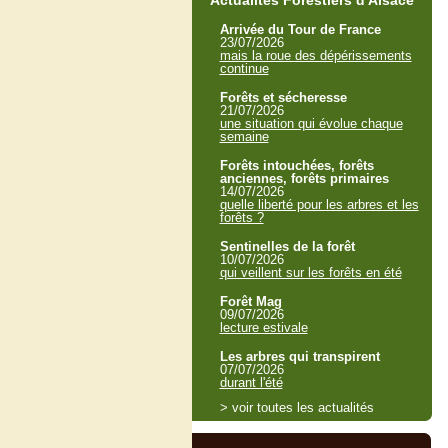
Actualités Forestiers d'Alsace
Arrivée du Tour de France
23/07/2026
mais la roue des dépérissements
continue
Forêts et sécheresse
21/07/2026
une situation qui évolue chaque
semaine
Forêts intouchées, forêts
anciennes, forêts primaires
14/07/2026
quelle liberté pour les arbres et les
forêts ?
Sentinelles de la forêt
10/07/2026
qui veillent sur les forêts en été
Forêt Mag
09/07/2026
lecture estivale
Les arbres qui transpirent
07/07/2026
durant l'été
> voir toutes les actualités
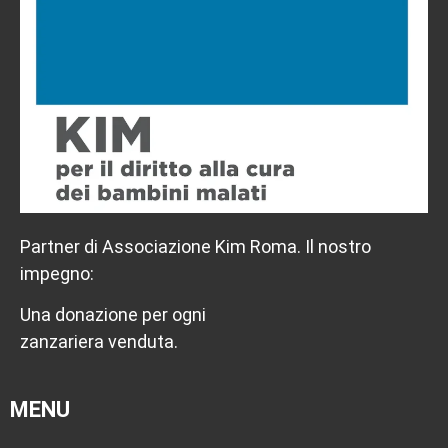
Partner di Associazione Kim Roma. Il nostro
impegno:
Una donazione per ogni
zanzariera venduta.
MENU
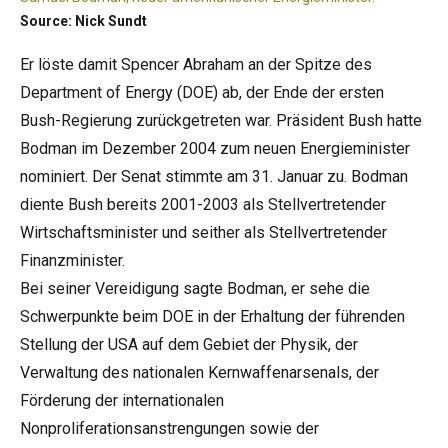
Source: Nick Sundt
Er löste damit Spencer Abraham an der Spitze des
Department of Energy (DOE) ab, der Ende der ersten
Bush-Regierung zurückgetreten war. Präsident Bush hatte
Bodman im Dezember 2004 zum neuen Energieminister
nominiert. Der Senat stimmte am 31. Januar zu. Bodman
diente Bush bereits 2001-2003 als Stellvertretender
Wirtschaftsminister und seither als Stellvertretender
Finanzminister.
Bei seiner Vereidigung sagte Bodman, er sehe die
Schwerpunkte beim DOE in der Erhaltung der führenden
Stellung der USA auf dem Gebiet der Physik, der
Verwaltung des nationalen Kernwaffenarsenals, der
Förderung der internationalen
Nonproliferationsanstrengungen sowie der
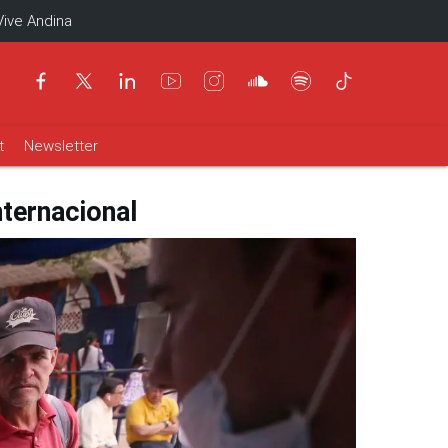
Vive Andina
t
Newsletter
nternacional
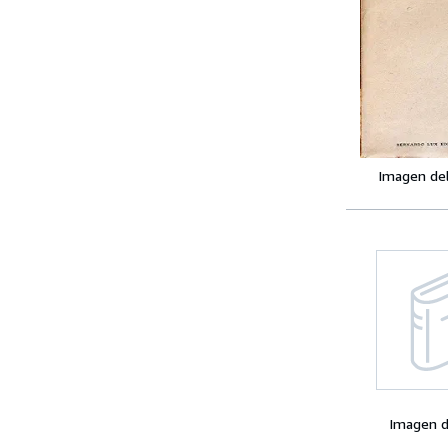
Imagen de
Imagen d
==
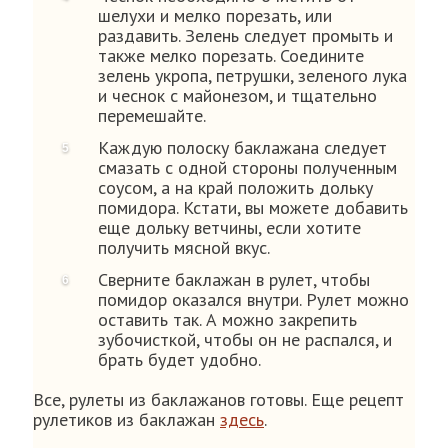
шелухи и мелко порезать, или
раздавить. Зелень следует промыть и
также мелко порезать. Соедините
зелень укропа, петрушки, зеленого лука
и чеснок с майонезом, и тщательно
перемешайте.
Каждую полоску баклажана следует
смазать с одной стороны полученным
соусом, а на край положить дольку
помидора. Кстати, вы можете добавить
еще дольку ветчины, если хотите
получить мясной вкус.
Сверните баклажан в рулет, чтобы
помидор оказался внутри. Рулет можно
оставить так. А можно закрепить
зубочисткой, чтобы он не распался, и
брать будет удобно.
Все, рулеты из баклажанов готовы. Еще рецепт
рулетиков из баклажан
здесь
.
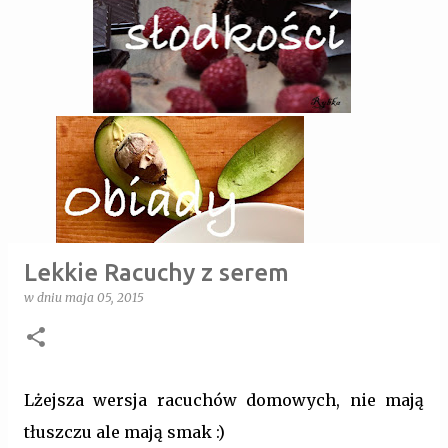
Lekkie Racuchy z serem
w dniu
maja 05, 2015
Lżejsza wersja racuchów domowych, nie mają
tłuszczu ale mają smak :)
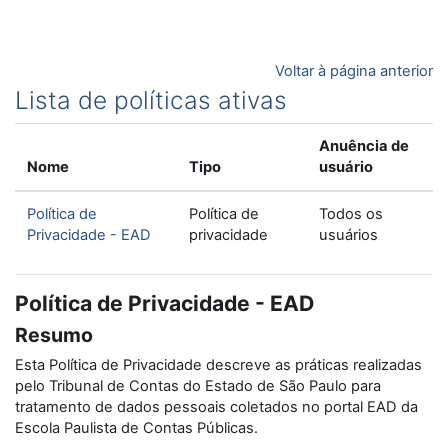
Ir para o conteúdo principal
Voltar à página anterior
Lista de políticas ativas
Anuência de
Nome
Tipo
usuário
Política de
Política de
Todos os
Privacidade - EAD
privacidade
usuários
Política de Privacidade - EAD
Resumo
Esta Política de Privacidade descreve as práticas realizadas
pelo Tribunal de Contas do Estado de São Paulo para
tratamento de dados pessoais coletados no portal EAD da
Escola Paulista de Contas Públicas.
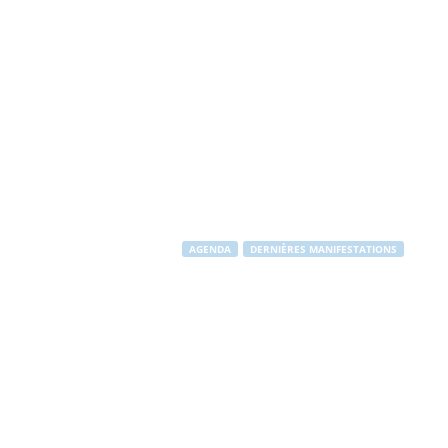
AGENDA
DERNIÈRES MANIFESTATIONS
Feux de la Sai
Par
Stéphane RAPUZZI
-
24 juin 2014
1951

ACTION ITEM » Please find every line in the records above that holds the word "чтобы" and copy it.

COMPLETED TASK »
Сверните баклажан в рулет, чтобы
зубочисткой, чтобы он не распался, и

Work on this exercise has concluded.